Colorado Governor Bill Ritter's choice of Michael Bennet to replace departing Senator Ken Salazar (Salazar is leaving Congress' esteemed higher body to become Obama's Secretary of the Interior) is already drawing criticism. Bennet, the reform-oriented head of the Denver school system, has never run for office in his life and has never held a statewide position. There is little evidence that suggests he can hold onto the seat when challenged by a Republican in 2010.
A few weeks ago, when Bennet was generating buzz as a possible Secretary of Education, I spoke to a friend who is a charter school teacher in Denver. She was skeptical. Naturally, I asked her for her thoughts on Bennet's latest move. They are below.
Throughout the last four years, I've been able to follow Michael Bennet's work because of my position as a teacher in the Denver Public School system. I have supported his radical ideas about how to fix the school system, which primarily involved closing down schools and restaffing them with talented teachers. Our education system is run by unions and red tape, but it felt like no one told Bennet that. He approached his superintendent position the only way he knew how, as a businessman, and he got results. He worked in the communities with the people most in need and came up with out-of-the-box ways to fix them. Maybe the best thing about Bennet was the fact that he could get people on board with his radical ideas and unite a population of people who are typically against change. Michael Bennet has been, in many ways, the answer that Denver needed.
I guess that we won't find out if he truly is the man that we need, because as of yesterday we should be calling him Senator Bennet. While I can go on and on touting Bennet's potential for greatness, true greatness would come from finishing the job that he has started, and that is something we have not seen. His work on our school system has been aggressive, but it is not done. His Denver Plan calls for long term change, over decades, work that will now have go on without him.

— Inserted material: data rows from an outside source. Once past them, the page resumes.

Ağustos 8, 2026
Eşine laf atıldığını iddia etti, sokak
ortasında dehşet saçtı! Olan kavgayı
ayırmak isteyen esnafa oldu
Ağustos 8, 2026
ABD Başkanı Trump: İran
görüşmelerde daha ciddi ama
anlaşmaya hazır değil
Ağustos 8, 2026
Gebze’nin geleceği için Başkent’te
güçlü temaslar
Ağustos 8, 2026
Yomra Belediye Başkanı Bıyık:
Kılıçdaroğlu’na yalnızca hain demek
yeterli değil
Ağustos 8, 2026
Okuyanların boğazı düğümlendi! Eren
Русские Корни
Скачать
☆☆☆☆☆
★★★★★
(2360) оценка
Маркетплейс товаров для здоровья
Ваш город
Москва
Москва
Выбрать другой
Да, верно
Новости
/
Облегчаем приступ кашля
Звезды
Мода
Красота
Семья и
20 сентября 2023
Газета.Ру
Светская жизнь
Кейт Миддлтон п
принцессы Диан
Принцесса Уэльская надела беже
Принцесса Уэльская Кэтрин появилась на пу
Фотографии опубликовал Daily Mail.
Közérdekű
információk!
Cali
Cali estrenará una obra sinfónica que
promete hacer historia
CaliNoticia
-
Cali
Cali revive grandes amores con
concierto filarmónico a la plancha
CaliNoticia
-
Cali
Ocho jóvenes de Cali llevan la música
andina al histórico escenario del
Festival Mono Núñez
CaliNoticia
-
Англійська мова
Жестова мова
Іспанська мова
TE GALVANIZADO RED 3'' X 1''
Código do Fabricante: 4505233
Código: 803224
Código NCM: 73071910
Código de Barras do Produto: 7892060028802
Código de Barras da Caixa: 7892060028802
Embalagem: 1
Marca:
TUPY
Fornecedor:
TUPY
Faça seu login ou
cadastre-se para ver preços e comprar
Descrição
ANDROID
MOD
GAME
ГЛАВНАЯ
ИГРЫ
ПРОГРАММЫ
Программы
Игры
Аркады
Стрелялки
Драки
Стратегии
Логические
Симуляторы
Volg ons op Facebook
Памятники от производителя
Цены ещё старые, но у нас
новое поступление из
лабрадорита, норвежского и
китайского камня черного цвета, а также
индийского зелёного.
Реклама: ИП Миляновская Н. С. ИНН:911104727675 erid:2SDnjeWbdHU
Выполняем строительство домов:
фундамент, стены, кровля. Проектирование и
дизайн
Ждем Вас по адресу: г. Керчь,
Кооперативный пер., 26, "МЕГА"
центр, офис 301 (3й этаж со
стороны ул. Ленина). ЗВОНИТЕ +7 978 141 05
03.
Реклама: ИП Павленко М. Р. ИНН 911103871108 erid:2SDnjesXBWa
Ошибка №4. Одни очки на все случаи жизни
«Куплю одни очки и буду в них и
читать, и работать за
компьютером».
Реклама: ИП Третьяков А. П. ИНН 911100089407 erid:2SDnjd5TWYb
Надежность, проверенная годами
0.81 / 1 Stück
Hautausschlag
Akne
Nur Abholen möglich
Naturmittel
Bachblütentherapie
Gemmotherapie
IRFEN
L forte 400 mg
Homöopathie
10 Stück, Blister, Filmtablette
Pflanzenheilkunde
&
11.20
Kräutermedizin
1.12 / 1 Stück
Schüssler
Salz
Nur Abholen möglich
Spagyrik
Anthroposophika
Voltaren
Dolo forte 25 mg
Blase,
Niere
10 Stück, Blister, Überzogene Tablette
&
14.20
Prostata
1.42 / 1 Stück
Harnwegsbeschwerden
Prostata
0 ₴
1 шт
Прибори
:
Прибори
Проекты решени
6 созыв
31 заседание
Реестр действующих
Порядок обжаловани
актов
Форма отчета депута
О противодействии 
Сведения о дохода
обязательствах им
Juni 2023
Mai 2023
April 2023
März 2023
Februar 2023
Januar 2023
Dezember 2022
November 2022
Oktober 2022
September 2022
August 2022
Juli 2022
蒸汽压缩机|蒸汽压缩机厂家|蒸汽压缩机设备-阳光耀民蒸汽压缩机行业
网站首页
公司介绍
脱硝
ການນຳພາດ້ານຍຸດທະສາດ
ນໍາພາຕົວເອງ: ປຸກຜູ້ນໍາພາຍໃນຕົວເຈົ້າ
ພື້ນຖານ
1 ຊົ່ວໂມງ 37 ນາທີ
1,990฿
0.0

It makes me wonder: What does it take to become a senator? Yes, Michael Bennet is a popular man in Denver. And yes, Bennet is doing great things for our city. However, with less than five years as superintendent and a resume in business before that, it makes me wonder what Bennet has really done to earn this. He was on the road to greatness, but he isn't there yet. Aren't we being a little premature here, Governor Ritter?
As someone who will go back into her classroom on Monday and think about the ways in which things will be changing for me on a professional level and my students on a personal level, it makes me wonder if we will ever have someone who sticks around long enough to create the lasting change that we need.